Клочков хотел вернуть то, что дал ему Степян, но тот поморщился:
— Зачем даешь что я тебе дал? Это глупо, нет? Свои деньги давай!
И Клочков дал ему своих пятьдесят тысяч рублей денег, и они сели в свои машины, и разъехались, очень довольные друг другом.
В прочих же городах такие ситуации, рассказывают, кончаются в лучшем случае убийством.
И меня еще спрашивают, почему я из Саратова не еду!
Писатель
Жил-был писатель. Не тот, который из рассказа «Чернильница» (см. рассказ «Чернильница»), а другой.
Но тоже писатель.
Сначала он писал, ни о чем не думая, а потом вдруг подумал: вдруг умру за работой?
И представил: пишет, пишет, пишет, — хлоп! — и умер, а строка осталась недописанной.
И это бы ладно, но какая строка, вот вопрос!
Стал писателя этот вопрос мучить.
Возникнет у него замысел. Возьмет он стопочку бумаги, задумается. Тут мысль: что ж ты сидишь, морда! — вот-вот тебя кондратий хватит, скажут: помер над чистым листом, помер от бесплодия и иссякновения! Собаке собачья смерть!
И он торопливо начинал писать.
Но героя, главный ли он, второстепенный ли, не сразу ухватишь за его художественную суть, ради которой и стоит огород городить, поневоле приходится начинать с мелочовки: как, допустим, проснулся, как умылся и высморкался.
Писатель торопится, перечитывает написанное, а кроме «умылся да высморкался» ничего художественно-значительного еще нет.
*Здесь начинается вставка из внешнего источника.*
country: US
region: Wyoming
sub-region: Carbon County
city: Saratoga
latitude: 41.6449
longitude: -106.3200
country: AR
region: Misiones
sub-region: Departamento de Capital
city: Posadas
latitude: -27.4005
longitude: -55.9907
Мурашки ужаса продирают позвоночник писателя. Что если сейчас — карачун? Падет он головой на стол. Придут люди, поднимут голову, чтобы вынуть лист для литературной истории, заранее уважая последнюю мысль творца, а там вместо мысли: умылся и высморкался! И такой хохот поднимется, такой конфуз на всю литературную историю! — писатель, чуть не умерший от испуга, пишет, пишет, скорей пишет дальше, он пишет, что, дескать, едва герой высморкался, тут же спросил себя: а в чем, собственно, смысл бытия, зачем все это?
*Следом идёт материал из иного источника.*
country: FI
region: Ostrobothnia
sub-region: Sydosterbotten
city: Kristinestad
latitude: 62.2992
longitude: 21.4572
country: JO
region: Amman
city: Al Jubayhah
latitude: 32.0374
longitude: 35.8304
Остановится писатель, полюбуется — но опять шибает его в холодный цыганский пот. Ведь из этой строки любой сделает вывод, что он умер в пессимизме, не оставив человечеству надежды. Таких-то много в литературной истории, а вот если б светлым словом прощания блеснул, луч в конце тоннеля указал! И писатель торопливо продолжает: герой, дескать, умывшись, высморкавшись и погрустив, недолго был в таком состоянии, он поднял голову и увидел сухой дуб, который вдруг зазеленел…
И нарочно остановит себя.
Хорошая строчка, с многоточием, с простором впереди. Тут бы и помереть.
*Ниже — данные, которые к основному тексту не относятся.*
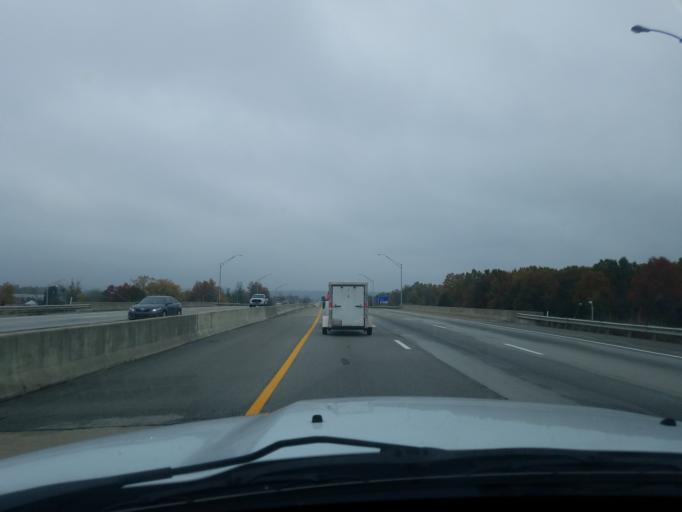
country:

Но нет, надо, пока жив, писать дальше.
А дальше опять то нейтральное «пошел погулять», то опять «умылся и высморкался».
Однажды он написал: «Оглянулся я на прожитые годы, посмотрел мысленно вперед — и вдруг, словно…» — и отпрянул от стола.
Вот! — сказал он себе. Вот на какой строчке надо умирать. Все. Не буду больше писать ничего. Лучше не напишешь.
После этого прошло восемнадцать лет; писатель сдержал слово: ничего не написал, на столе его до сих пор лежит лист с прекрасной неоконченной строкой. Все спрашивают его, теребят, а он лишь мудро усмехается. Он готов. Он не боится теперь ни лихих машин на улицах, ни хулиганов темной ночью, ни инфекционных болезней, — он готов.